Whitney Court usually buys her mom flowers for Mother's Day, but
this year she's selected a gift that won't wilt: a silver necklace.
It cost $165, about double the price of a dozen roses delivered. But Court, a nanny who lives in Celebration, Fla., said she's working more hours and feeling more financially secure.
"I'd rather spend a little bit more money and get her something she can keep than something she's going to throw away in a week," Court said of her gift for mom's special day, which is May 12 this year.
More than a third of Americans plan to join Court in buying jewelry as a Mother's Day gift, according to a National Retail Federation survey _ the highest percentage in the survey's nine-year history. Spending on necklaces, bracelets, rings and charms is expected to total $4.2 billion, up from $3.7 billion last year.
In general, spending on jewelry in the U.S. has been on the rise after dipping during the worst of the Great Recession in 2008 and 2009. Sales reached $71.5 billion in 2012, compared with $67.3 billion in 2011, according to the Jewelers of America trade association.
"It seems to be the storm has passed, and everyone's in better mood," said Elliott Leavitt, owner of Swalstead Jewelers in downtown Orlando.
His high-end store saw a 25 percent sales jump in Valentine's Day sales. Hoping for similar increases this Mother's Day, Swalstead will host a show Thursday where a designer will feature an expanded product line.
As sales have increased, new stores have moved into Metro Orlando.
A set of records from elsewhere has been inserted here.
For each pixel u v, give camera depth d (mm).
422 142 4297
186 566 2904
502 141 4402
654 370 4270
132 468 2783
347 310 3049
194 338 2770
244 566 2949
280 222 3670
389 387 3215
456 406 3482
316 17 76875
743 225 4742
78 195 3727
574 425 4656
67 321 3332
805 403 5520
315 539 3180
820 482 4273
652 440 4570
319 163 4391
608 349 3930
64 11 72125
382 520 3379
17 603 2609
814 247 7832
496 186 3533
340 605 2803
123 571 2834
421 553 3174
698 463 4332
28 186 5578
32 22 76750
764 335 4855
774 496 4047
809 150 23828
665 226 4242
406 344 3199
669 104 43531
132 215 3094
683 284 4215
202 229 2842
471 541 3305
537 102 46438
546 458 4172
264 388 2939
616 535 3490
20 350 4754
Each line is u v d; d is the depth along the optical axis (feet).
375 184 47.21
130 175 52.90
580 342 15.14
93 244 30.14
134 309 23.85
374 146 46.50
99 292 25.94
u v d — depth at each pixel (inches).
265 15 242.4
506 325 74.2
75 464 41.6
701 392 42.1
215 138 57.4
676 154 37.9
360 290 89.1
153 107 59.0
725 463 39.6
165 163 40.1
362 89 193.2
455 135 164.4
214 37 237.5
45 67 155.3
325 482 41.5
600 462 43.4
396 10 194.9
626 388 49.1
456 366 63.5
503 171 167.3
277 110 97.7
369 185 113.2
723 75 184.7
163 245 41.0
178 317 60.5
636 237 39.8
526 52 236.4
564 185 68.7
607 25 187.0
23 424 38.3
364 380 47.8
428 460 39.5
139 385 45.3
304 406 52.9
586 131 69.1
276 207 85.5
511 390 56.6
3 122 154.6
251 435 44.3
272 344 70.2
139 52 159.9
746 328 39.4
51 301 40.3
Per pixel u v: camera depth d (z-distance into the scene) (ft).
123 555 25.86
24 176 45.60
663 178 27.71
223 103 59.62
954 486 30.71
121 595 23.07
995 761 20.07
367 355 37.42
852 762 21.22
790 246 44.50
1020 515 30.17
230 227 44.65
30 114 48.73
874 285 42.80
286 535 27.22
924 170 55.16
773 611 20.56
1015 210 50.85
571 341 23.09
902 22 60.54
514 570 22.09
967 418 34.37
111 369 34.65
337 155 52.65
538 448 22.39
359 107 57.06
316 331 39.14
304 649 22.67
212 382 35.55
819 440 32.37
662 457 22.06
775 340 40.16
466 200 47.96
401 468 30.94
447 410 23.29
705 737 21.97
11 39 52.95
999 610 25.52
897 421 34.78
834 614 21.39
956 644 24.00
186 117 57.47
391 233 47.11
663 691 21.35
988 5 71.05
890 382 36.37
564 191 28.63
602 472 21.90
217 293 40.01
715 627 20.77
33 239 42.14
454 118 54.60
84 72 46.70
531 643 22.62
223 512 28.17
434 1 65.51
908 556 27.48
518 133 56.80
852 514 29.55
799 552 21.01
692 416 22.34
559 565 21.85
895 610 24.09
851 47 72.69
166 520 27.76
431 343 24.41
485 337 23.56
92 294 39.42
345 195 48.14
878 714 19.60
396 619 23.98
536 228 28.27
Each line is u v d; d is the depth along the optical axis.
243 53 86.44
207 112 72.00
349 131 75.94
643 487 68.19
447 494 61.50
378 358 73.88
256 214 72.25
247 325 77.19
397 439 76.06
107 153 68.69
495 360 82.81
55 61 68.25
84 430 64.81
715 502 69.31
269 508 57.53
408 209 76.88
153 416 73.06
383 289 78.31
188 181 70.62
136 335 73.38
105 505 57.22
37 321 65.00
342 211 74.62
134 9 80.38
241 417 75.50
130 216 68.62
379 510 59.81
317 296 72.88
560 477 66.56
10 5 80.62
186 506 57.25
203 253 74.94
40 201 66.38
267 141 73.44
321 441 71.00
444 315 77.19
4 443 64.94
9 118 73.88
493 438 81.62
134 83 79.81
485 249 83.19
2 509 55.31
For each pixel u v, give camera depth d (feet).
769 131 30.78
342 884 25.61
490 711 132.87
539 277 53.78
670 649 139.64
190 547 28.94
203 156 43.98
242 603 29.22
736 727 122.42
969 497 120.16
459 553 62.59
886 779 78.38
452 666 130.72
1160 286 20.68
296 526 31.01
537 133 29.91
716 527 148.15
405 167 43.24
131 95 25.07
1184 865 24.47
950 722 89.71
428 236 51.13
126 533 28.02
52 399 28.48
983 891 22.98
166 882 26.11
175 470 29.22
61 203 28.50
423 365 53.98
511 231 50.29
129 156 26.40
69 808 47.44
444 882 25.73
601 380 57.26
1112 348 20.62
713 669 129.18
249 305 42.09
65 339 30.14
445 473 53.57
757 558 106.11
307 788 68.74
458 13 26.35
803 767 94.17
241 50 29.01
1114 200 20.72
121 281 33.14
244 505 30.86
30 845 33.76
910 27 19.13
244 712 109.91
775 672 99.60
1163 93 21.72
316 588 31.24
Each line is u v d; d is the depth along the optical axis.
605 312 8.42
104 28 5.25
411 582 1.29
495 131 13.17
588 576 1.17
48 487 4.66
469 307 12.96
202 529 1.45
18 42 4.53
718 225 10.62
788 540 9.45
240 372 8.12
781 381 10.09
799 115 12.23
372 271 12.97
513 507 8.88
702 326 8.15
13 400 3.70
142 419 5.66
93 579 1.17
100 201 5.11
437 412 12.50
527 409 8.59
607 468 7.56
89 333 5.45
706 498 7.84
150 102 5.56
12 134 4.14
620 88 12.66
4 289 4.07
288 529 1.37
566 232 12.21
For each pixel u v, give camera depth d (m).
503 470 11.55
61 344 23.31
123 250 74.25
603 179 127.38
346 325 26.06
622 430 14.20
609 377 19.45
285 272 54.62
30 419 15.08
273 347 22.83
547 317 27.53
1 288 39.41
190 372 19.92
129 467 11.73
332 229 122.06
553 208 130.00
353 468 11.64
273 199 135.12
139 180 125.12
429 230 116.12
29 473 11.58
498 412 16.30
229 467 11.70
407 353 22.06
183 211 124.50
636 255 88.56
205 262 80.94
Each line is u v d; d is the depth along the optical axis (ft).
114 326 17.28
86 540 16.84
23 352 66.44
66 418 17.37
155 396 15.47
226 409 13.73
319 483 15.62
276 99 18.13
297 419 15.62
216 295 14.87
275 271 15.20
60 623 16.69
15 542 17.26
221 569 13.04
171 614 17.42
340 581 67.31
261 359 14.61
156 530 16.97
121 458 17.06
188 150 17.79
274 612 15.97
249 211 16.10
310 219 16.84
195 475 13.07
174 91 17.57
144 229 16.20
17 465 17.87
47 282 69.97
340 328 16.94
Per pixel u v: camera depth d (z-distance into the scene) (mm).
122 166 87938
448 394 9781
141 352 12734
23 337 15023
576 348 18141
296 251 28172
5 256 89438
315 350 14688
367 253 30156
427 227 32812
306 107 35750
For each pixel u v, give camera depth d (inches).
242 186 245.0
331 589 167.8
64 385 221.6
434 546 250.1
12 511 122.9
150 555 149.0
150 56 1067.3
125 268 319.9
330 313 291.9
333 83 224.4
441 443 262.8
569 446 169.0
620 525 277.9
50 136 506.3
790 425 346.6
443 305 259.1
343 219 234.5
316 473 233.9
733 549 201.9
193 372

Pandora, a chain that specializes in charms, has opened shops in centers including Mall at Millenia and Altamonte Mall. On Park Avenue in Winter Park, Fla., new shops include Alex and Ani, which sells adjustable charm jewelry, and Filthy Rich Jewelry.
Filthy Rich is a Winter Park-based company that sells replicas of pieces that celebrities wear. It now has 13 stores.
"Sales started to increase around the middle of last year, and they've been getting better every single month," said its founder, President Mike Shurtleff.
Filthy Rich's average creation runs $60 to $80, Shurtleff said, although some cost as little as $10.
Mother's Day still pales in comparison to Christmas. Though December generates almost a quarter of the jewelry industry's sales, May accounts for only 8 percent.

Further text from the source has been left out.